Exercise objective: Search the listing for the word "were" and copy every line where it turns up.

------------

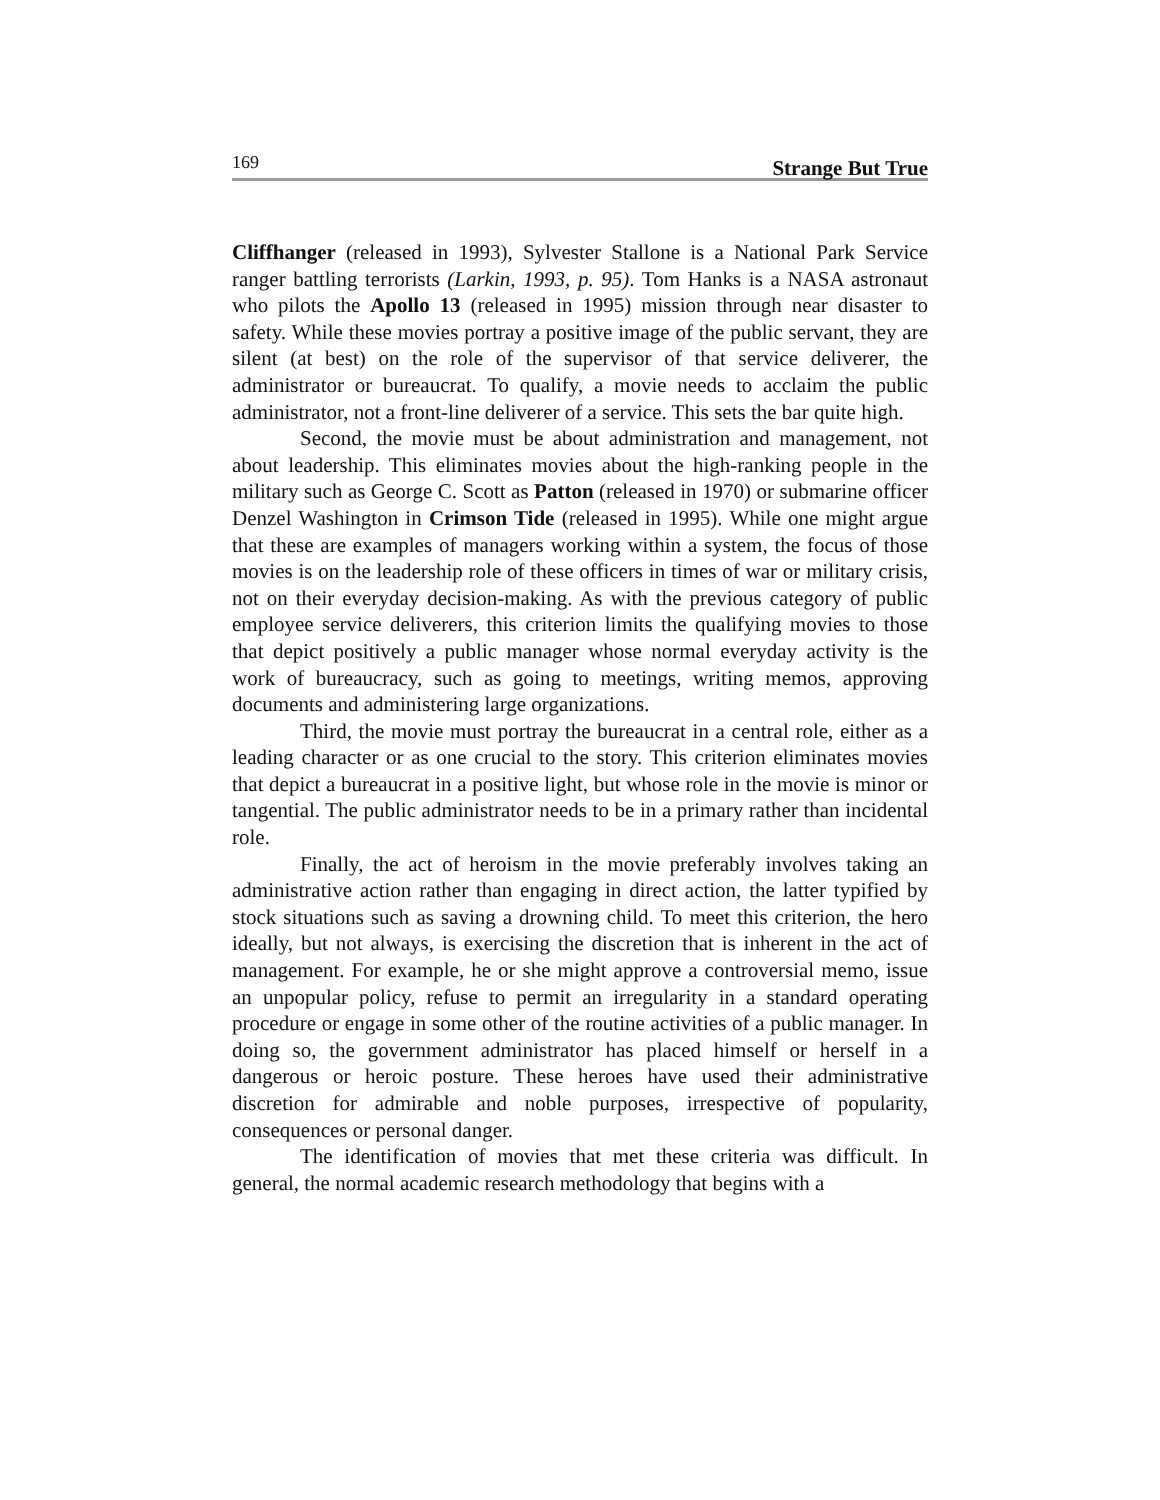169 Strange But True
Cliffhanger (released in 1993), Sylvester Stallone is a National Park Service ranger battling terrorists (Larkin, 1993, p. 95). Tom Hanks is a NASA astronaut who pilots the Apollo 13 (released in 1995) mission through near disaster to safety. While these movies portray a positive image of the public servant, they are silent (at best) on the role of the supervisor of that service deliverer, the administrator or bureaucrat. To qualify, a movie needs to acclaim the public administrator, not a front-line deliverer of a service. This sets the bar quite high.
Second, the movie must be about administration and management, not about leadership. This eliminates movies about the high-ranking people in the military such as George C. Scott as Patton (released in 1970) or submarine officer Denzel Washington in Crimson Tide (released in 1995). While one might argue that these are examples of managers working within a system, the focus of those movies is on the leadership role of these officers in times of war or military crisis, not on their everyday decision-making. As with the previous category of public employee service deliverers, this criterion limits the qualifying movies to those that depict positively a public manager whose normal everyday activity is the work of bureaucracy, such as going to meetings, writing memos, approving documents and administering large organizations.
Third, the movie must portray the bureaucrat in a central role, either as a leading character or as one crucial to the story. This criterion eliminates movies that depict a bureaucrat in a positive light, but whose role in the movie is minor or tangential. The public administrator needs to be in a primary rather than incidental role.
Finally, the act of heroism in the movie preferably involves taking an administrative action rather than engaging in direct action, the latter typified by stock situations such as saving a drowning child. To meet this criterion, the hero ideally, but not always, is exercising the discretion that is inherent in the act of management. For example, he or she might approve a controversial memo, issue an unpopular policy, refuse to permit an irregularity in a standard operating procedure or engage in some other of the routine activities of a public manager. In doing so, the government administrator has placed himself or herself in a dangerous or heroic posture. These heroes have used their administrative discretion for admirable and noble purposes, irrespective of popularity, consequences or personal danger.
The identification of movies that met these criteria was difficult. In general, the normal academic research methodology that begins with a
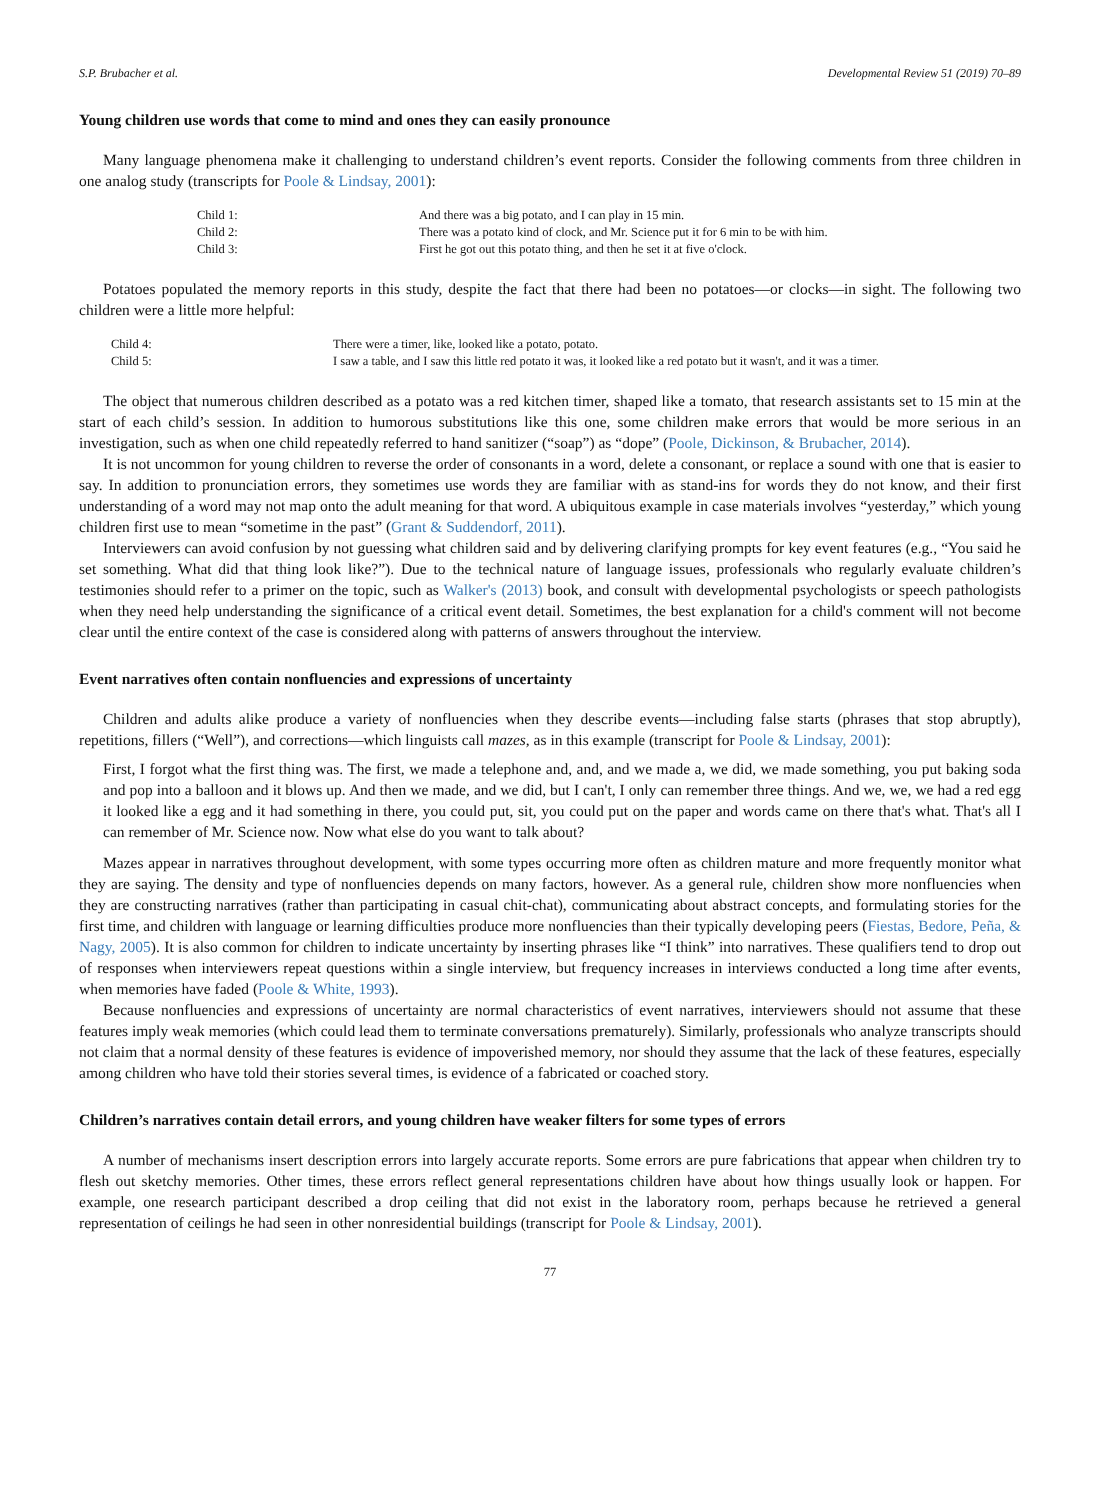S.P. Brubacher et al. Developmental Review 51 (2019) 70–89
Young children use words that come to mind and ones they can easily pronounce
Many language phenomena make it challenging to understand children’s event reports. Consider the following comments from three children in one analog study (transcripts for Poole & Lindsay, 2001):
| Child 1: | And there was a big potato, and I can play in 15 min. |
| Child 2: | There was a potato kind of clock, and Mr. Science put it for 6 min to be with him. |
| Child 3: | First he got out this potato thing, and then he set it at five o'clock. |
Potatoes populated the memory reports in this study, despite the fact that there had been no potatoes—or clocks—in sight. The following two children were a little more helpful:
| Child 4: | There were a timer, like, looked like a potato, potato. |
| Child 5: | I saw a table, and I saw this little red potato it was, it looked like a red potato but it wasn't, and it was a timer. |
The object that numerous children described as a potato was a red kitchen timer, shaped like a tomato, that research assistants set to 15 min at the start of each child’s session. In addition to humorous substitutions like this one, some children make errors that would be more serious in an investigation, such as when one child repeatedly referred to hand sanitizer (“soap”) as “dope” (Poole, Dickinson, & Brubacher, 2014).
It is not uncommon for young children to reverse the order of consonants in a word, delete a consonant, or replace a sound with one that is easier to say. In addition to pronunciation errors, they sometimes use words they are familiar with as stand-ins for words they do not know, and their first understanding of a word may not map onto the adult meaning for that word. A ubiquitous example in case materials involves “yesterday,” which young children first use to mean “sometime in the past” (Grant & Suddendorf, 2011).
Interviewers can avoid confusion by not guessing what children said and by delivering clarifying prompts for key event features (e.g., “You said he set something. What did that thing look like?”). Due to the technical nature of language issues, professionals who regularly evaluate children’s testimonies should refer to a primer on the topic, such as Walker's (2013) book, and consult with developmental psychologists or speech pathologists when they need help understanding the significance of a critical event detail. Sometimes, the best explanation for a child's comment will not become clear until the entire context of the case is considered along with patterns of answers throughout the interview.
Event narratives often contain nonfluencies and expressions of uncertainty
Children and adults alike produce a variety of nonfluencies when they describe events—including false starts (phrases that stop abruptly), repetitions, fillers (“Well”), and corrections—which linguists call mazes, as in this example (transcript for Poole & Lindsay, 2001):
First, I forgot what the first thing was. The first, we made a telephone and, and, and we made a, we did, we made something, you put baking soda and pop into a balloon and it blows up. And then we made, and we did, but I can't, I only can remember three things. And we, we, we had a red egg it looked like a egg and it had something in there, you could put, sit, you could put on the paper and words came on there that's what. That's all I can remember of Mr. Science now. Now what else do you want to talk about?
Mazes appear in narratives throughout development, with some types occurring more often as children mature and more frequently monitor what they are saying. The density and type of nonfluencies depends on many factors, however. As a general rule, children show more nonfluencies when they are constructing narratives (rather than participating in casual chit-chat), communicating about abstract concepts, and formulating stories for the first time, and children with language or learning difficulties produce more nonfluencies than their typically developing peers (Fiestas, Bedore, Peña, & Nagy, 2005). It is also common for children to indicate uncertainty by inserting phrases like “I think” into narratives. These qualifiers tend to drop out of responses when interviewers repeat questions within a single interview, but frequency increases in interviews conducted a long time after events, when memories have faded (Poole & White, 1993).
Because nonfluencies and expressions of uncertainty are normal characteristics of event narratives, interviewers should not assume that these features imply weak memories (which could lead them to terminate conversations prematurely). Similarly, professionals who analyze transcripts should not claim that a normal density of these features is evidence of impoverished memory, nor should they assume that the lack of these features, especially among children who have told their stories several times, is evidence of a fabricated or coached story.
Children’s narratives contain detail errors, and young children have weaker filters for some types of errors
A number of mechanisms insert description errors into largely accurate reports. Some errors are pure fabrications that appear when children try to flesh out sketchy memories. Other times, these errors reflect general representations children have about how things usually look or happen. For example, one research participant described a drop ceiling that did not exist in the laboratory room, perhaps because he retrieved a general representation of ceilings he had seen in other nonresidential buildings (transcript for Poole & Lindsay, 2001).
77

------------

Your response:
Potatoes populated the memory reports in this study, despite the fact that there had been no potatoes—or clocks—in sight. The following two children were a little more helpful:
| Child 4: | There were a timer, like, looked like a potato, potato. |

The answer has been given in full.